The State of the Union’s Most Tweetable Topics

January 21, 2015

The State of the Union’s Most Tweetable Topics

President Obama’s State of the Union speech last night was full of ambitious plans, unscripted jokes and historic firsts. But what topics mentioned by President Obama resonated with viewers the most? CLS Strategies ran the numbers on real-time Twitter conversations about the State of the Union, and found that the cornerstone of the President’s speech – the economy – was far and away the most tweeted-about agenda item from his speech. President Obama laid out his case for “middle class economics,” focusing on tax cuts, paid sick leave and maternity leave, and expanded access to child care. 

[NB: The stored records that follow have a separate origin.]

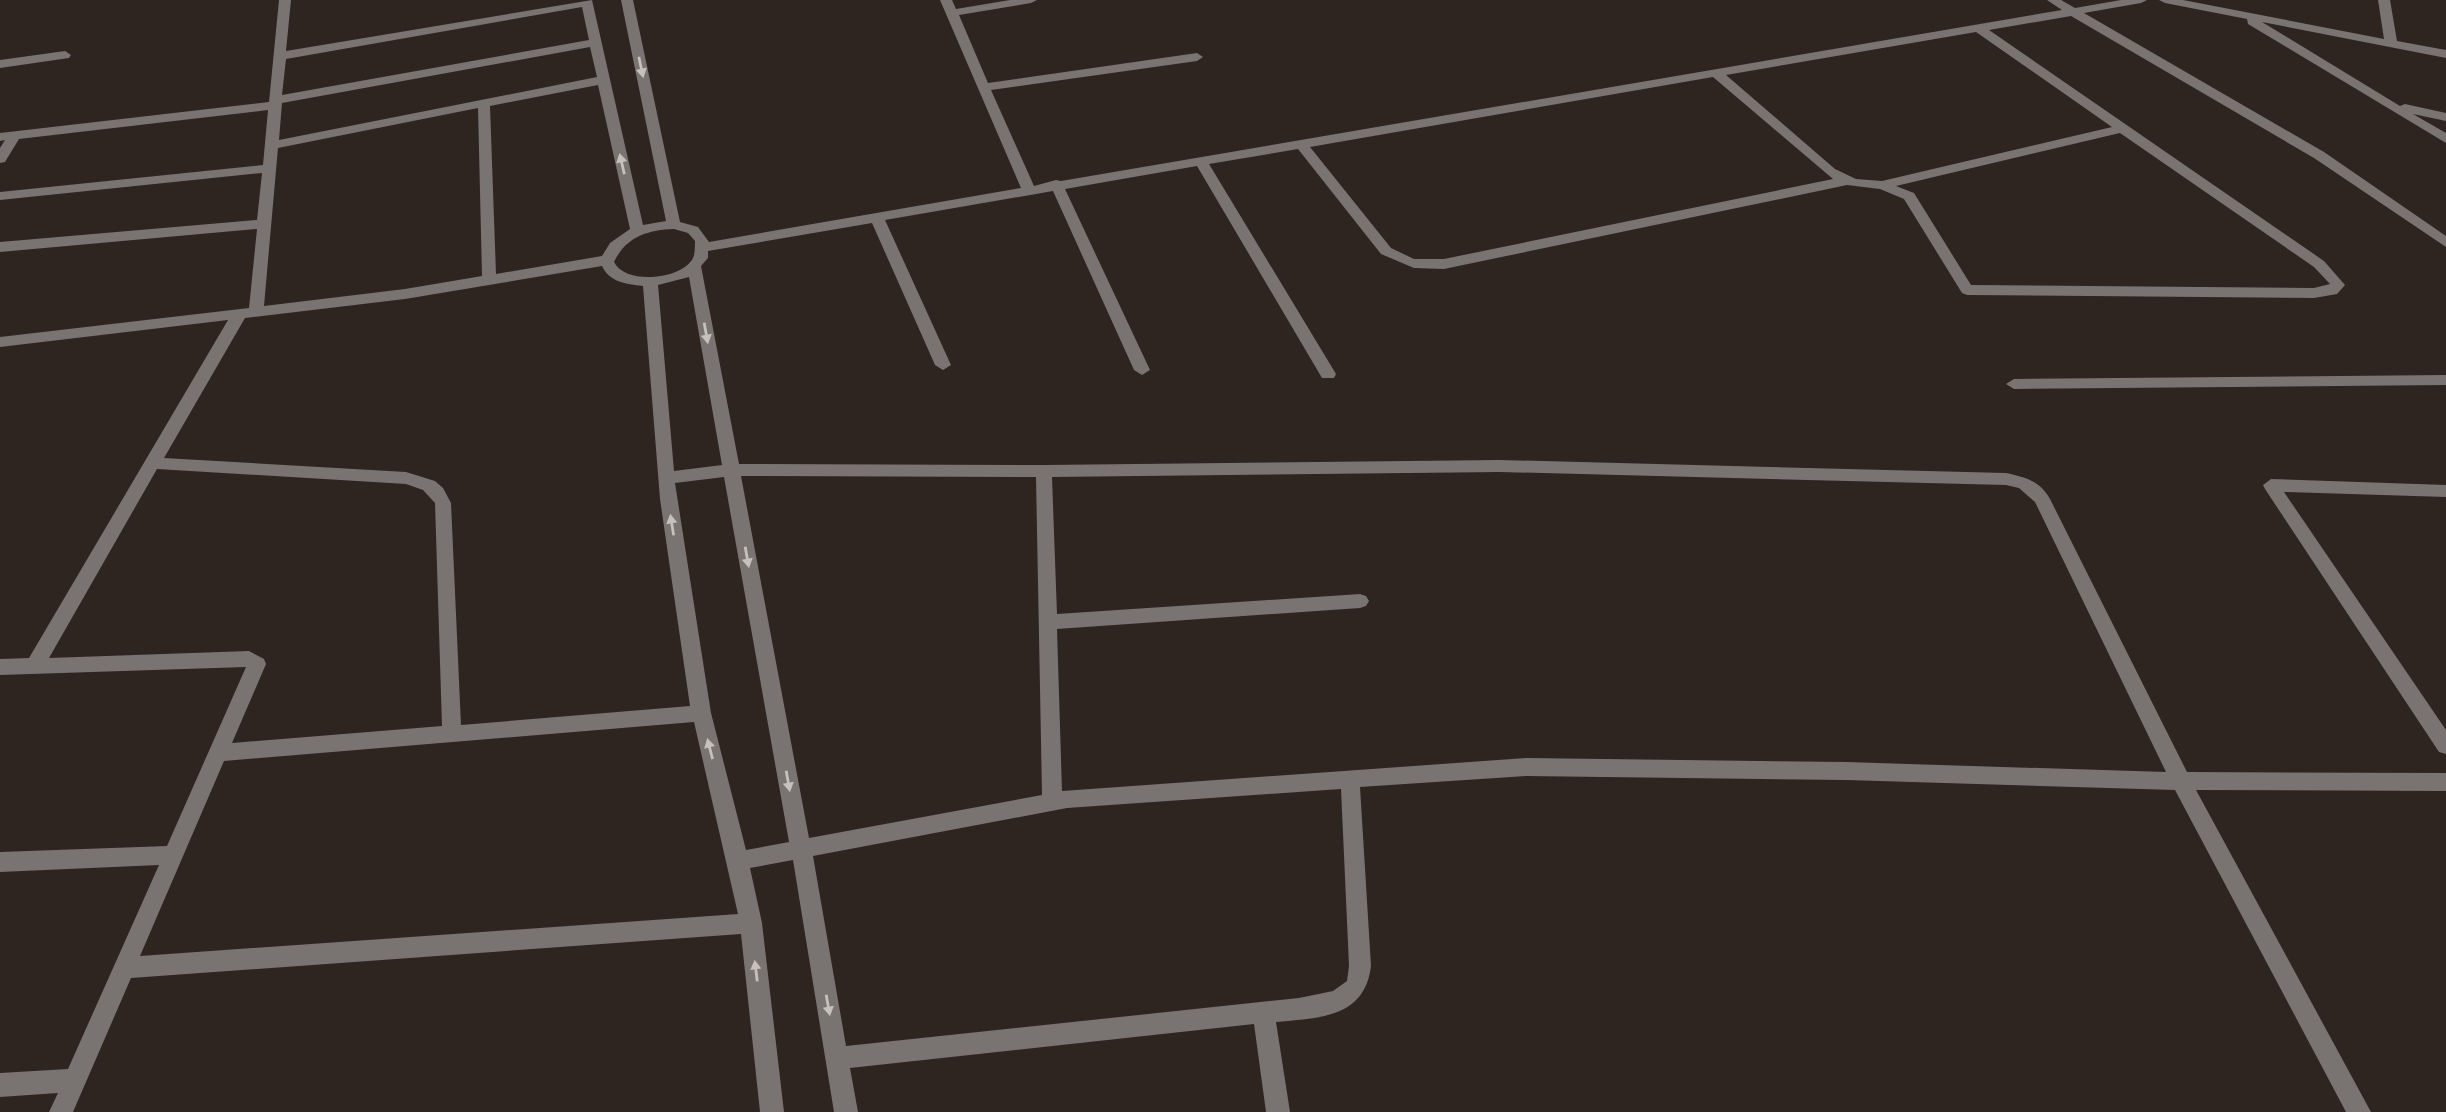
<svg xmlns="http://www.w3.org/2000/svg" width="2446" height="1112" font-family="Bitter,serif">
	<style>
		.lines { fill: none; stroke-linecap: round; stroke-linejoin: round }
		.minor { fill: #797371; fill-rule: evenodd }
		.oneway { fill: #c7c1be }
	</style>
	<rect width="100%" height="100%" fill="#2e2420"/>
	<g class="lines">
		<g class="minor">
			<path d="M279,0H291L286,51L592,0L643,225L666,221L621,0H633L680,222L698,227L709,242L1021,188L940,0H952L956,9L1010,0H1037L1031,3L959,15L988,83L1197,53L1203,57L1197,61L991,90L1034,186L1056,180L1061,181L2062,10L2047,0H2061L2075,8L2121,0H2147L2141,3L2084,13L2324,152L2446,236V247L2314,158L2071,16L1989,30L2324,261L2345,285L2337,294L2314,298L1967,295L1962,293L1904,199L1880,189L1847,185L1444,269L1414,268L1381,254L1298,149L1209,164L1336,374L1334,378H1322L1197,166L1065,189L1150,370L1142,375L1134,370L1053,191L885,220L951,365L943,370L935,365L872,223L708,251V258L701,266L739,464L1044,465L1500,460L2006,473C2025,477 2040,481 2050,499L2187,772L2446,773V791L2196,790L2371,1112H2346L2175,790L1846,780L1526,776L1360,787L1371,966C1365,1018 1319,1018 1276,1022L1290,1112H1266L1254,1024L850,1068L858,1112H834L793,860L750,868L762,923L784,1112H760L741,934L131,978L73,1112H49L58,1093L0,1097V1073L68,1069L159,865L0,872V852L167,846L246,667L0,675V659L29,658L228,320L0,347V337L249,308L257,229L0,252V242L257,220L262,173L0,200V192L263,165L268,110L19,139L5,162L0,163V148L5,140L0,141V133L269,102ZM582,7L589,40L282,95L286,59ZM1976,32L2112,127L1882,181L1856,179L1835,169L1726,75ZM590,47L597,77L279,140L282,103ZM1713,77L1833,179L1444,259H1414L1391,248L1310,147ZM598,85L630,229L610,243L602,256L496,274L490,106ZM478,108L482,276L405,289L264,306L278,148ZM2120,133L2314,267L2330,284L2314,288L1971,285L1914,193L1896,186ZM674,229L688,233L695,241C695,245 695,254 693,258C682,280 625,285 614,262C626,237 647,230 674,229ZM602,266C609,282 626,284 643,286L660,499L690,706L461,725L451,503L443,488L435,481L406,472L164,458L245,318L405,299ZM689,277L722,465L674,471L658,285ZM157,469L406,484L423,490L435,503L442,726L232,743L266,664L264,659L249,651L49,658ZM1500,472L2006,485L2019,488L2035,502L2166,772L1846,762L1526,758L1062,791L1057,629L1360,608L1366,606L1369,601L1366,596L1360,594L1057,614L1052,477ZM741,476L1036,477L1042,795L809,838ZM724,477L789,842L746,850L711,713L675,483ZM694,722L738,914L140,956L224,761ZM1341,789L1349,966L1347,981L1333,991L1299,998L846,1046L813,856L1067,808Z"/>
			<path d="M2159,0H2183L2384,39L2378,0H2390L2397,41L2446,50V58L2262,22L2400,106L2405,104L2446,113V121L2413,114L2446,133V143L2248,24L2247,19L2165,3Z"/>
			<path d="M65,51L71,55L69,58L0,68V60Z"/>
			<path d="M2446,375V385L2014,389L2006,384L2014,379Z"/>
			<path d="M2271,479L2446,485V497L2284,492L2446,730V754L2439,752L2265,489L2263,485Z"/>
		</g>
	</g>
	<defs><path id="oneway-solid" d="M-6-.8H1V-3.2L6.5 0L1 3.2V.8H-6Z" transform="scale(1.75)"/></defs>
	<g class="oneway">
		<use href="#oneway-solid" transform="translate(641 67) rotate(78)"/>
		<use href="#oneway-solid" transform="translate(622 164) rotate(-103)"/>
		<use href="#oneway-solid" transform="translate(706 333) rotate(80)"/>
		<use href="#oneway-solid" transform="translate(672 525) rotate(-99)"/>
		<use href="#oneway-solid" transform="translate(747 557) rotate(80)"/>
		<use href="#oneway-solid" transform="translate(710 749) rotate(-104)"/>
		<use href="#oneway-solid" transform="translate(788 781) rotate(80)"/>
		<use href="#oneway-solid" transform="translate(756 971) rotate(-97)"/>
		<use href="#oneway-solid" transform="translate(828 1005) rotate(80)"/>
	</g>
</svg>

The second-most tweeted pillar of the President’s agenda was his new proposal to establish free and universal community college for “those who are willing to work for it.” This was followed closely by tweets responding to Obama’s wide-ranging national security agenda, which included an assessment of Afghanistan and Iraq, the civil war in Syria, transnational terrorist organizations such as ISIL, the downfall of Russia’s economy, ongoing nuclear negotiations with Iran, and the recent movement toward warmer relations with Cuba. 

The loser of the night? Cybersecurity, which had been anticipated as a central theme of the President’s speech in the wake of the Sony hack, was the subject of less than 9,000 tweets overall and was given less attention in the President’s speech than expected.

One notable outlier from our analysis was President Obama’s discussion of America’s “values,” which encompassed everything from ending torture and closing Guantanamo, to embarking on civil, bipartisan debates to come to agreements on issues such as immigration and criminal justice system reform. While Twitter conversations around the other topics peaked and then fell, our graph below shows that discussions on these social, values issues continued on into the hour after the speech ended. While some of these subjects are controversial, many are impactful on a deeply personal level, from condemning the persecution of gay, lesbian, bisexual and transgender people to evoking the incidents in Ferguson, Missouri. Between these social issues and the President’s economic and education proposals, our analysis underscores that what people respond to most are issues that impact their personal lives and identities.